Homemade lasagna is a treat, but it’s also a lot of work. Here, frozen meat sauce and a slow cooker turn it into a deliciously effortless meal.
- Yield: 7 Servings
- Preparation Time: 30 Minutes
- ½ pound ground beef
- ½ pound Italian sausage
- 1 large onion, chopped
- 1½ teaspoons kosher salt
- ½ teaspoon freshly ground black pepper
- 1 teaspoon Italian seasoning
- 2 tablespoons parsley
- 2 teaspoons garlic powder
- 2 tablespoons Worcestershire sauce
- 1 (6-ounce) can tomato paste
- 1 (29-ounce) can tomato sauce
- 2 tablespoons granulated sugar
- 1¼ cups water
- 4 cups shredded mozzarella cheese
- 1½ cups cottage cheese
- ½ cup grated Parmesan cheese
- 1 (8-ounce) package regular lasagna noodles, uncooked
- Mozzarella cheese, for topping
How to Make It
- Label a 1-gallon freezer bag. In a large pan, brown the beef, sausage, and onion over medium heat. Add the rest of the prep day ingredients to the pan, stir, and simmer for 15–20 minutes. Allow the meat sauce to cool before placing it in the freezer bag. Squeeze the remaining air out of the freezer bag and seal it. Lay the bag flat to freeze.
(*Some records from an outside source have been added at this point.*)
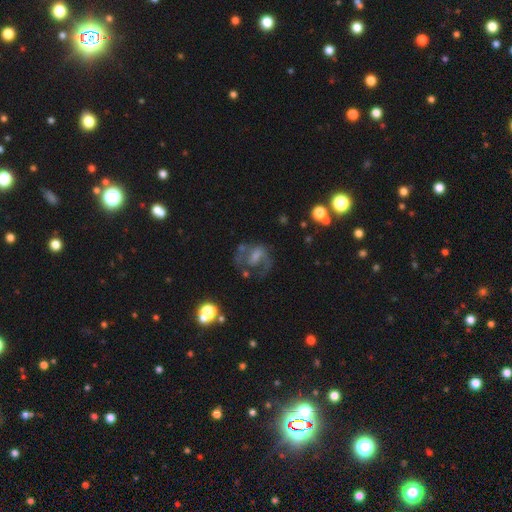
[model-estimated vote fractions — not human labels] featured or disk 68%, smooth 21%, star or artifact 11%. Down the decision tree: edge-on disk — no (97%); bar — weak (45%); spiral arms — yes (77%); spiral arm count — 2 (62%); spiral winding — medium (49%); bulge size — none (33%); merging — none (49%).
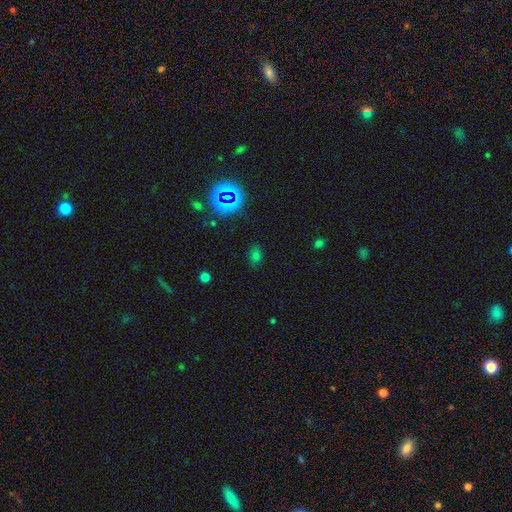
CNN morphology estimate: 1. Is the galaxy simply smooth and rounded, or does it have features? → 60% smooth, 33% star or artifact, 6% featured or disk.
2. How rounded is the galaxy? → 70% in between, 28% round, 2% cigar-shaped.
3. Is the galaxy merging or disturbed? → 81% none, 12% minor disturbance, 4% major disturbance, 2% merger.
- Allow the meat sauce to thaw overnight in the refrigerator. On serving day, combine the cheeses in a large bowl. Add the meat sauce, noodles (breaking them to fit), and mixed cheese to the slow cooker to create three even layers, then top the last layer with more sauce and extra mozzarella. Cover and cook on low for 4–5 hours until the noodles are tender.